## STORED DATA
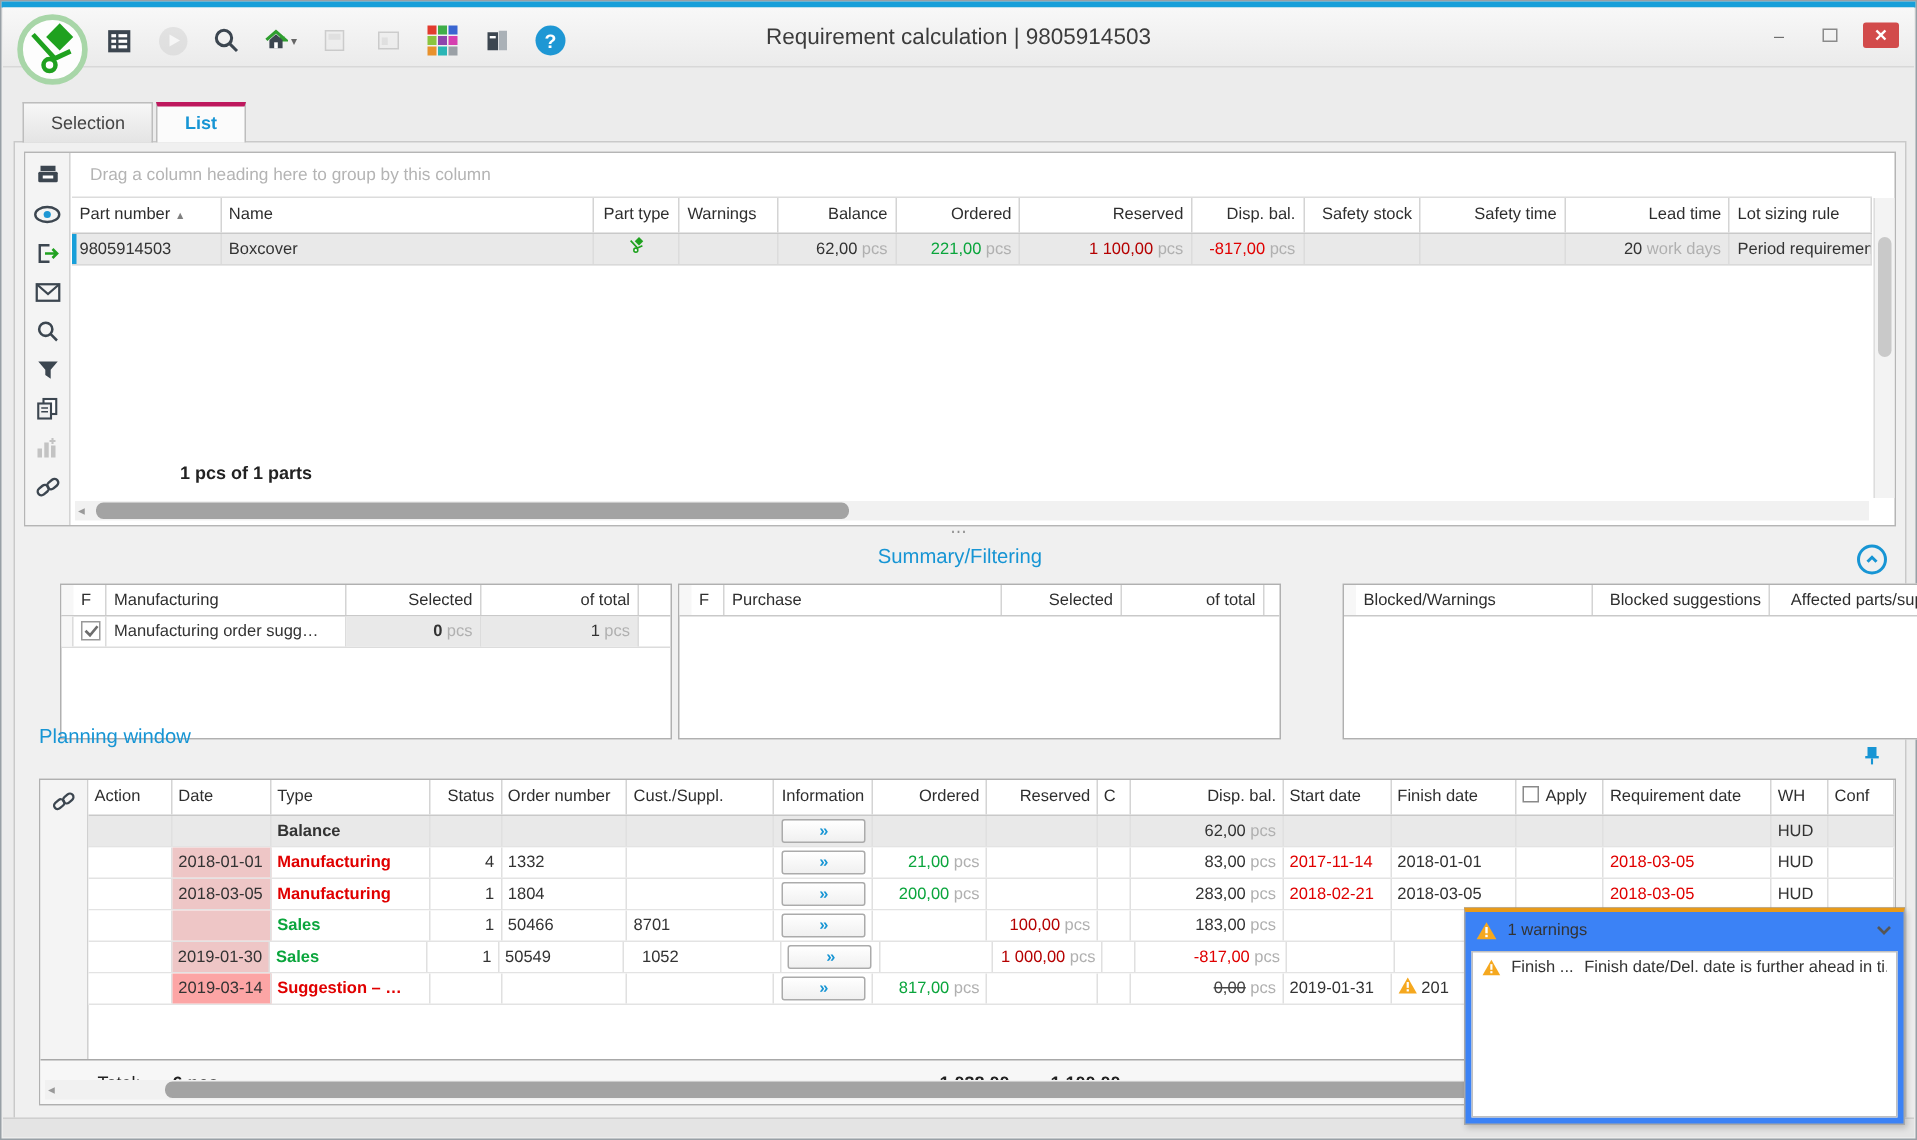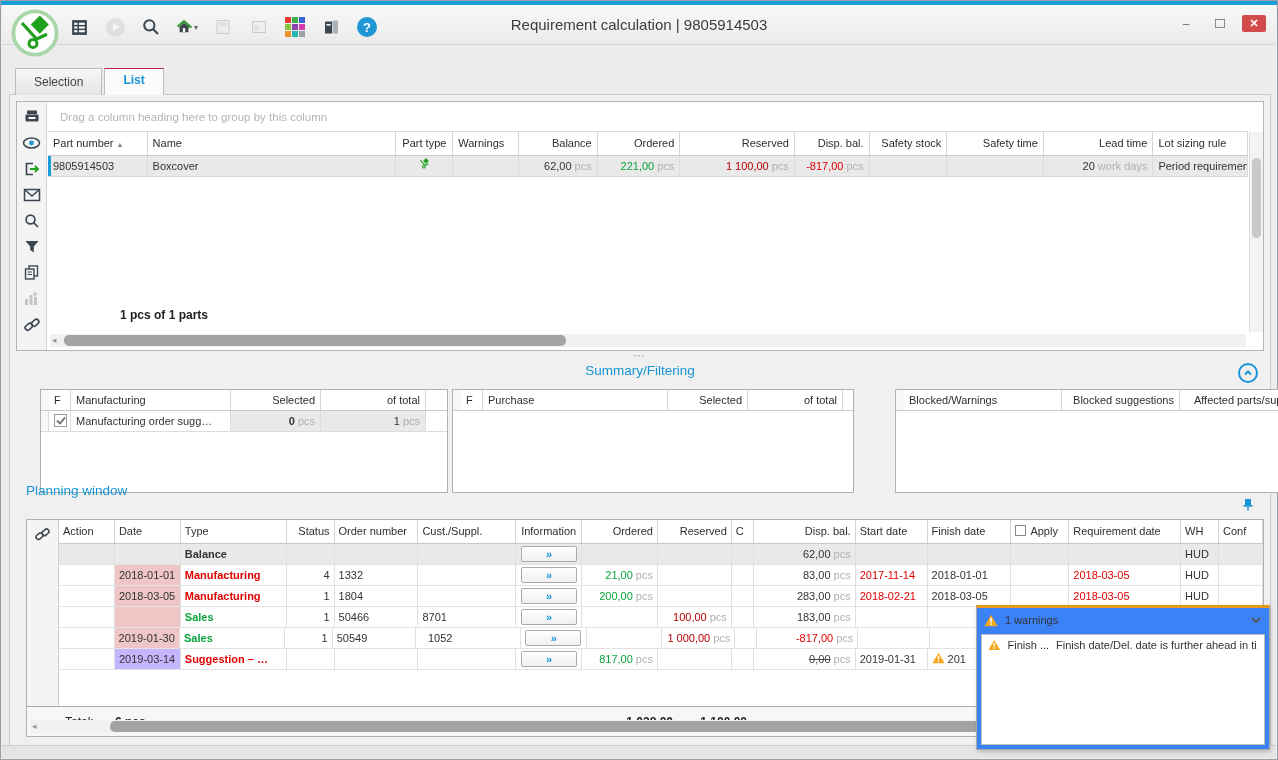"List" .tab.active { border-top: 1px solid #be185d -> 3px solid #be185d }
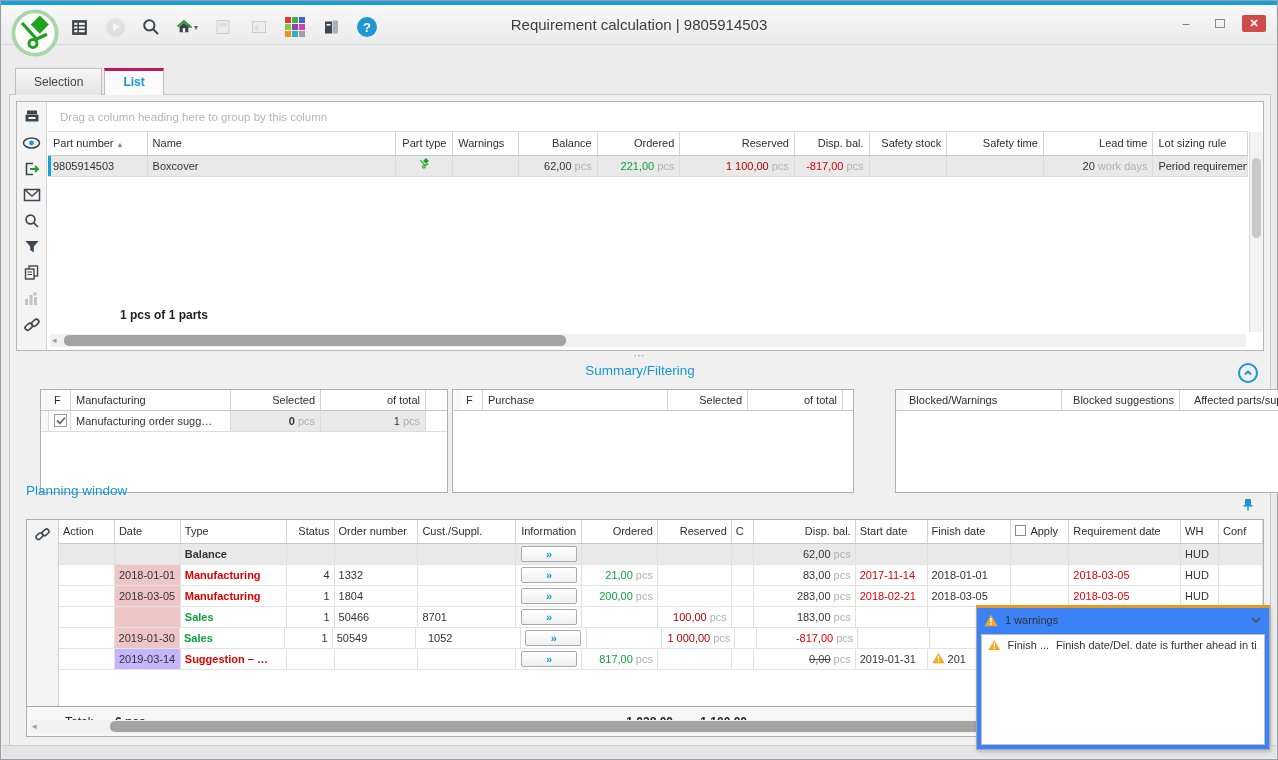"2019-03-14" .bg-green { background: #c4b5fd -> #fca5a5 }
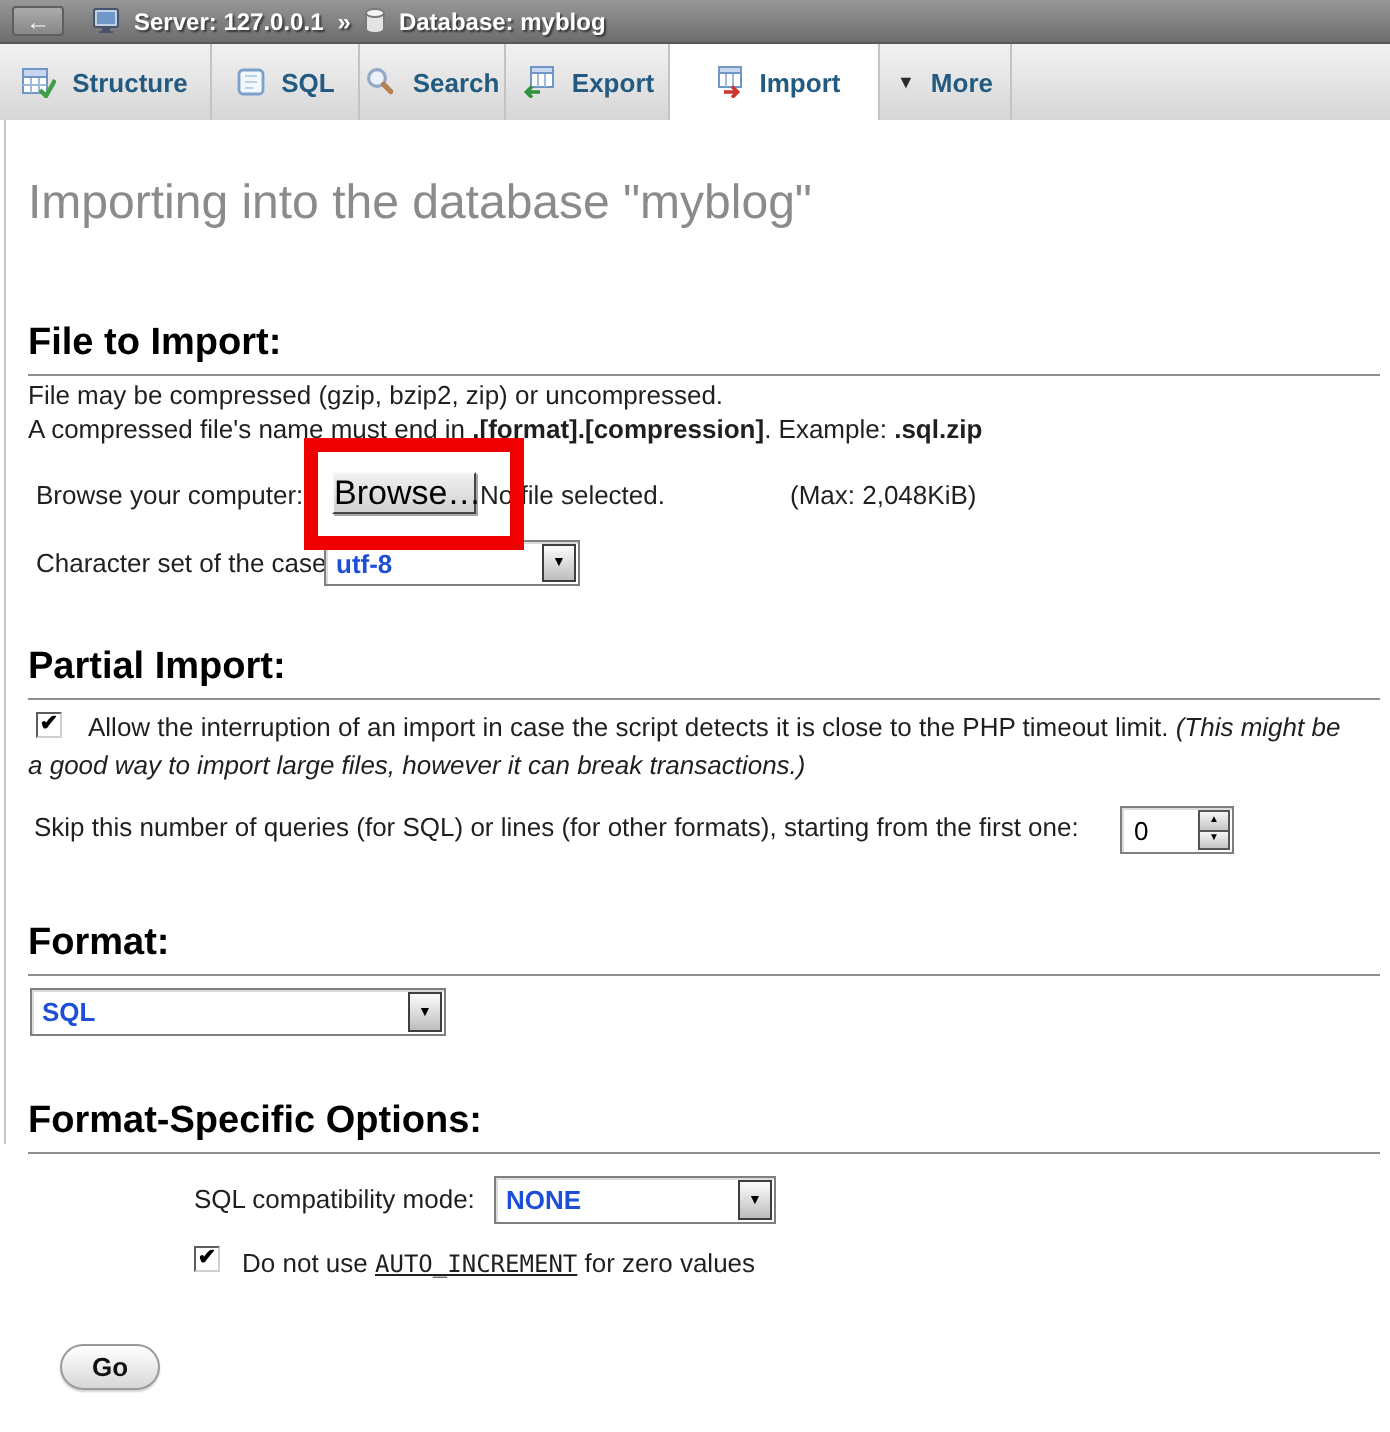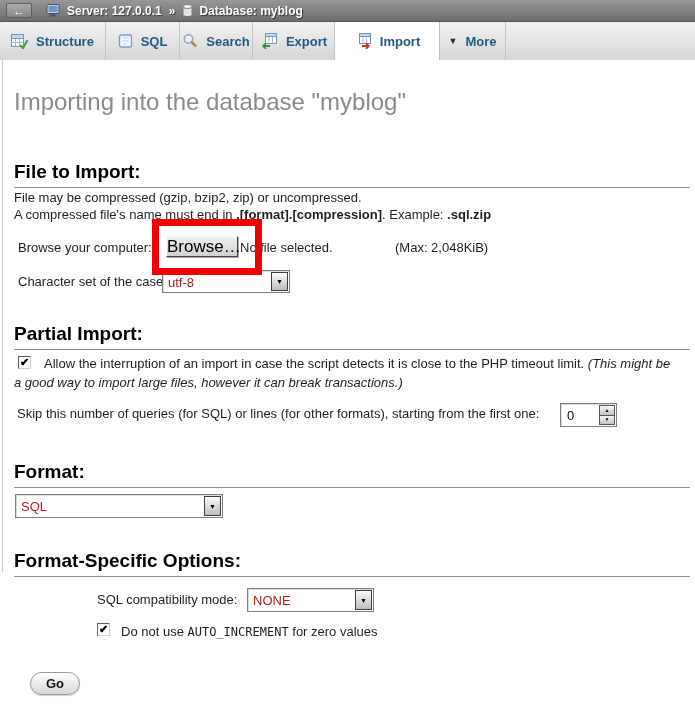"utf-8" .classic-select .sel-text { color: #b91c1c -> #1d4ed8; font-weight: none -> bold }
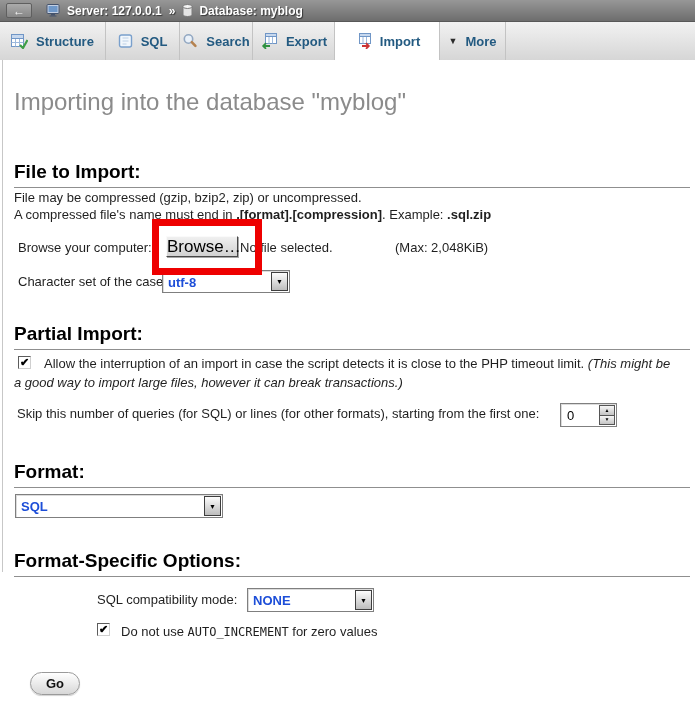"NONE" #compat-select { width: 127px -> 141px }
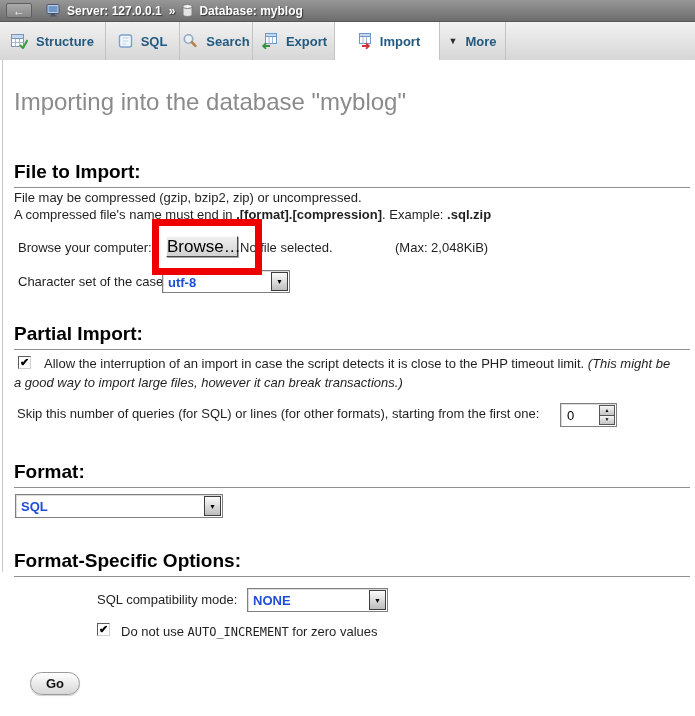"AUTO_INCREMENT" .mono { text-decoration: none -> underline }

## BRIEF
If a record holds a picture, drop the picture and return the rest of it exactly.

## ANSWER BOX
"List" .tab.active { border-top: 1px solid #be185d -> 3px solid #be185d }
"2019-03-14" .bg-green { background: #c4b5fd -> #fca5a5 }
"utf-8" .classic-select .sel-text { color: #b91c1c -> #1d4ed8; font-weight: none -> bold }
"NONE" #compat-select { width: 127px -> 141px }
"AUTO_INCREMENT" .mono { text-decoration: none -> underline }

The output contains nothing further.